EXERCISE PROMPT: Return exactly the lines of the records below, starting at the line that contains "Browser für meinen" and ending at the line that contains "年次にとらわれず配置しています", with both of those lines kept.

Saved entries:
== Segment start ==

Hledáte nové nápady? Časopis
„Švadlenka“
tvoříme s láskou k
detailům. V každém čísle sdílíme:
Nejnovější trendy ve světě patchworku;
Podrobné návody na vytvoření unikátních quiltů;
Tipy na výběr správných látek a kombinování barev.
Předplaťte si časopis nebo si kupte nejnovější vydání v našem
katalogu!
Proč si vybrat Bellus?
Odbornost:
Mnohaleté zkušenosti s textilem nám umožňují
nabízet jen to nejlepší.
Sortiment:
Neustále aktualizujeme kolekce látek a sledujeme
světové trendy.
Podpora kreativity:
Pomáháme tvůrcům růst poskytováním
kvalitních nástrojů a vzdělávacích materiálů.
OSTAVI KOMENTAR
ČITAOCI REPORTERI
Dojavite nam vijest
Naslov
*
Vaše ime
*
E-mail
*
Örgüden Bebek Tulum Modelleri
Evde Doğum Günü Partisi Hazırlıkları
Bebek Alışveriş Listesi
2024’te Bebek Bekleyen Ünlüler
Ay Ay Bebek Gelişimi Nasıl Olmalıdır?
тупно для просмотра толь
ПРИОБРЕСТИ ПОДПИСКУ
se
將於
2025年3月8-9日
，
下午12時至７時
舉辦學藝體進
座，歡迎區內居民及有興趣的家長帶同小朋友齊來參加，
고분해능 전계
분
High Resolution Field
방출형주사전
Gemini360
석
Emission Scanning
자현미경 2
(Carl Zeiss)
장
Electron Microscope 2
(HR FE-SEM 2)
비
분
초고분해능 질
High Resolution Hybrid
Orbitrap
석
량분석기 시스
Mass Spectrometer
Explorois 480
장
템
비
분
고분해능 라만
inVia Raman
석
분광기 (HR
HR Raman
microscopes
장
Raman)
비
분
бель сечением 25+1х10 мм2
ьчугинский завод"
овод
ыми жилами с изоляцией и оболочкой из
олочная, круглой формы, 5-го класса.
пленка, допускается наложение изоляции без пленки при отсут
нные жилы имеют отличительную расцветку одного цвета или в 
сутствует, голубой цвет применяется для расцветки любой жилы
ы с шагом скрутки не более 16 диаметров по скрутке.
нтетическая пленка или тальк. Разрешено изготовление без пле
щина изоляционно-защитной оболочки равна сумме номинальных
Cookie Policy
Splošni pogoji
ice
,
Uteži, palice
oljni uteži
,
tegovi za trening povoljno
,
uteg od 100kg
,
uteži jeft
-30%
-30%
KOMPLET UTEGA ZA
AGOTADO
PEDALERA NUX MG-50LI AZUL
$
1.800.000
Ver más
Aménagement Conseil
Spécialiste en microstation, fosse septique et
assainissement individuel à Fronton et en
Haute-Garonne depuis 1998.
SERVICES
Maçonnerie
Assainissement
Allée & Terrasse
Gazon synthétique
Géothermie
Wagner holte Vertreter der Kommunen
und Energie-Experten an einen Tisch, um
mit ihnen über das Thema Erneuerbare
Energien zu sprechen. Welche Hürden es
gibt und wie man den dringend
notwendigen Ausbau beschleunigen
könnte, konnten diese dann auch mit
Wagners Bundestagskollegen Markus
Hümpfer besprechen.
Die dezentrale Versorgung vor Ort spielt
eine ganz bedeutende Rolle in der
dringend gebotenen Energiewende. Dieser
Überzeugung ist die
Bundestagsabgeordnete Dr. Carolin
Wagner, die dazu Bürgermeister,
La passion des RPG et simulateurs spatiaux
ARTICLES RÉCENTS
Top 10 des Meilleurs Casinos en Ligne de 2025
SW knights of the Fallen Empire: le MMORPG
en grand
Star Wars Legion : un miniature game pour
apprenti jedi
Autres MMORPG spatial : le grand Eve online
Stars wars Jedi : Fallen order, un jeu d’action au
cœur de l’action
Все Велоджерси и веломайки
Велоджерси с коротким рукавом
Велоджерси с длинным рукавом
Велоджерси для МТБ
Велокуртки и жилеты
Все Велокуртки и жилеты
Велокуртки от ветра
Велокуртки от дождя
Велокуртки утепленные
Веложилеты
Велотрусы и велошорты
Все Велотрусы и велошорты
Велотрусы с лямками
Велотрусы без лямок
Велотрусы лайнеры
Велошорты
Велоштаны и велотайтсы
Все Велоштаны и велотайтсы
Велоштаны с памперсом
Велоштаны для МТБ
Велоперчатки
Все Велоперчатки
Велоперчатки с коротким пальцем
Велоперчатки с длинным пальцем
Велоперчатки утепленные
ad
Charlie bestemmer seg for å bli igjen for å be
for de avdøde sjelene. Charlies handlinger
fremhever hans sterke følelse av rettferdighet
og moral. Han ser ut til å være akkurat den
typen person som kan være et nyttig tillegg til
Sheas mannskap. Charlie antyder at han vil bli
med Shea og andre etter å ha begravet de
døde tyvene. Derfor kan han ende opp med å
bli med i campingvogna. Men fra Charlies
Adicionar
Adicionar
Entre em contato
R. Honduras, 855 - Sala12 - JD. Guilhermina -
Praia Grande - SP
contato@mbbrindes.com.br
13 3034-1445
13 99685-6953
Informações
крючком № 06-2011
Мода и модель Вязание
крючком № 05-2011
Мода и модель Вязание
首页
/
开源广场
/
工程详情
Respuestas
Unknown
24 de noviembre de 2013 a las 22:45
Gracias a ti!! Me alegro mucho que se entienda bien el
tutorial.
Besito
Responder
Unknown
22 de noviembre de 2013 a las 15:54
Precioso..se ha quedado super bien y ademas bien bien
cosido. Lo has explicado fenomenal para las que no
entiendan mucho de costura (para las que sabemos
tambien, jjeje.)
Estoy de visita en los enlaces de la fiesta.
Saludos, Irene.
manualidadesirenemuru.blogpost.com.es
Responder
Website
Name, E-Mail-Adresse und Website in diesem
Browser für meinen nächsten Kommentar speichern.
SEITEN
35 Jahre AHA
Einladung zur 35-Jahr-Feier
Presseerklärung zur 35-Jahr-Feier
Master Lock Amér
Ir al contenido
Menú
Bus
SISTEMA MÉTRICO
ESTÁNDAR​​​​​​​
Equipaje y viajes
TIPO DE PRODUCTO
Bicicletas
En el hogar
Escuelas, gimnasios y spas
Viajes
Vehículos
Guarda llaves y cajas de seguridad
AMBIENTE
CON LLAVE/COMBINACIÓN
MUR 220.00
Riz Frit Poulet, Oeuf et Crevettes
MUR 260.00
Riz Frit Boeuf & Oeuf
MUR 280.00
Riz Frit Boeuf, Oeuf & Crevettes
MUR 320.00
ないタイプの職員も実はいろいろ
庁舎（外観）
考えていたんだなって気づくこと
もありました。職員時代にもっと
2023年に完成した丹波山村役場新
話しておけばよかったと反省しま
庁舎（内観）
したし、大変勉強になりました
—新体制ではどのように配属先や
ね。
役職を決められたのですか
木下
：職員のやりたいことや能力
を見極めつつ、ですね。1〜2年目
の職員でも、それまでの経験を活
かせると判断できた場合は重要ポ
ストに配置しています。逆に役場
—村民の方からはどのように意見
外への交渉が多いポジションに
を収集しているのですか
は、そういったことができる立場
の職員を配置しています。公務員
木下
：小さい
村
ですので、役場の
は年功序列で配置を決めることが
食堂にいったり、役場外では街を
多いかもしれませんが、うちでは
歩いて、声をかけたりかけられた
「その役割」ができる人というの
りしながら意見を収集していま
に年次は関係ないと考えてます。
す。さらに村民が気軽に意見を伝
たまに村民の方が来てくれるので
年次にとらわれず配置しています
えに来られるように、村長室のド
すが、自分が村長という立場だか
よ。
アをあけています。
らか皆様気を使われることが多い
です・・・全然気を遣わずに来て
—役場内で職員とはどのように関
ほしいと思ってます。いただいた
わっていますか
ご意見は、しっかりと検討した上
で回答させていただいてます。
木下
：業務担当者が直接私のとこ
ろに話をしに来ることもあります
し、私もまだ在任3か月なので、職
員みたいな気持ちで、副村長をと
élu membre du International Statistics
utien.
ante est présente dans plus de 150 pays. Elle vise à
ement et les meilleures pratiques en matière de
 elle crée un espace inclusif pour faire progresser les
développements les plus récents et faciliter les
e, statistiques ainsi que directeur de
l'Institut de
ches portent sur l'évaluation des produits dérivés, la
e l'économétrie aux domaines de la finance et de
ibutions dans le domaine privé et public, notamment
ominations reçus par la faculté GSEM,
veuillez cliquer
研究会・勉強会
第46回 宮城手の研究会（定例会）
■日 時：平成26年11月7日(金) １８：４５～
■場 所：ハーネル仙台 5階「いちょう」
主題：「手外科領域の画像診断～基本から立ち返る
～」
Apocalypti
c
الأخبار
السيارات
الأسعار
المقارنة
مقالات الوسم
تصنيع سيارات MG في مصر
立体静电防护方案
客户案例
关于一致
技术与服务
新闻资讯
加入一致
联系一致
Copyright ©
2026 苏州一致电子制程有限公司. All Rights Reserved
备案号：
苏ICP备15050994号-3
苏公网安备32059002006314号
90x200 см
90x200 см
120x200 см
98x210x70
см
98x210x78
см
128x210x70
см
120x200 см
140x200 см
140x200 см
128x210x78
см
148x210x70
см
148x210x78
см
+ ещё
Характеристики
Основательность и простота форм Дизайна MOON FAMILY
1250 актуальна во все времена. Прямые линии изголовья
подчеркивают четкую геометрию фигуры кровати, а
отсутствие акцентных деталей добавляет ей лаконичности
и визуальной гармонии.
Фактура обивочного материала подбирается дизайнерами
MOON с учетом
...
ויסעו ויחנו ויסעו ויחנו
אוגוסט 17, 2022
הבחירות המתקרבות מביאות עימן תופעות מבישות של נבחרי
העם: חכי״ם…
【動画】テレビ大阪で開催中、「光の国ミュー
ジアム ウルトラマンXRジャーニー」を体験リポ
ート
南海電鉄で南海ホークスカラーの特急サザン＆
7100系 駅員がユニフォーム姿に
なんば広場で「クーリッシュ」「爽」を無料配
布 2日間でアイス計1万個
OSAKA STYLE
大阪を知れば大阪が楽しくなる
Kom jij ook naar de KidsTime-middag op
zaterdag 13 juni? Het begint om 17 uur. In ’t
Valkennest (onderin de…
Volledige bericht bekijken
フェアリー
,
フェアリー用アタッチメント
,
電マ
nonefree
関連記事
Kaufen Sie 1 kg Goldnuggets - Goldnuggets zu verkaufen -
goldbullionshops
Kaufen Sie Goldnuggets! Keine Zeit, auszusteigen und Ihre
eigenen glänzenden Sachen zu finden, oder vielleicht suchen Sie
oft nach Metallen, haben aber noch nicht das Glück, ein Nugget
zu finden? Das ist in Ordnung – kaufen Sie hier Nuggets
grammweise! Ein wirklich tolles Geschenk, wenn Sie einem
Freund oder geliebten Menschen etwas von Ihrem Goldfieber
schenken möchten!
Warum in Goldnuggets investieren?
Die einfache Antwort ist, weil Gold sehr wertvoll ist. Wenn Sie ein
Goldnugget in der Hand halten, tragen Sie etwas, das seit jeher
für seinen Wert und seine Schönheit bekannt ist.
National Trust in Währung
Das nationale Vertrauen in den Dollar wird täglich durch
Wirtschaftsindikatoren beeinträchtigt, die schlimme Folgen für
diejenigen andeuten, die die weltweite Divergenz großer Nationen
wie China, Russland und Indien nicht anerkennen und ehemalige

== Segment end ==

ANSWER BOX:
Browser für meinen nächsten Kommentar speichern.
SEITEN
35 Jahre AHA
Einladung zur 35-Jahr-Feier
Presseerklärung zur 35-Jahr-Feier
Master Lock Amér
Ir al contenido
Menú
Bus
SISTEMA MÉTRICO
ESTÁNDAR​​​​​​​
Equipaje y viajes
TIPO DE PRODUCTO
Bicicletas
En el hogar
Escuelas, gimnasios y spas
Viajes
Vehículos
Guarda llaves y cajas de seguridad
AMBIENTE
CON LLAVE/COMBINACIÓN
MUR 220.00
Riz Frit Poulet, Oeuf et Crevettes
MUR 260.00
Riz Frit Boeuf & Oeuf
MUR 280.00
Riz Frit Boeuf, Oeuf & Crevettes
MUR 320.00
ないタイプの職員も実はいろいろ
庁舎（外観）
考えていたんだなって気づくこと
もありました。職員時代にもっと
2023年に完成した丹波山村役場新
話しておけばよかったと反省しま
庁舎（内観）
したし、大変勉強になりました
—新体制ではどのように配属先や
ね。
役職を決められたのですか
木下
：職員のやりたいことや能力
を見極めつつ、ですね。1〜2年目
の職員でも、それまでの経験を活
かせると判断できた場合は重要ポ
ストに配置しています。逆に役場
—村民の方からはどのように意見
外への交渉が多いポジションに
を収集しているのですか
は、そういったことができる立場
の職員を配置しています。公務員
木下
：小さい
村
ですので、役場の
は年功序列で配置を決めることが
食堂にいったり、役場外では街を
多いかもしれませんが、うちでは
歩いて、声をかけたりかけられた
「その役割」ができる人というの
りしながら意見を収集していま
に年次は関係ないと考えてます。
す。さらに村民が気軽に意見を伝
たまに村民の方が来てくれるので
年次にとらわれず配置しています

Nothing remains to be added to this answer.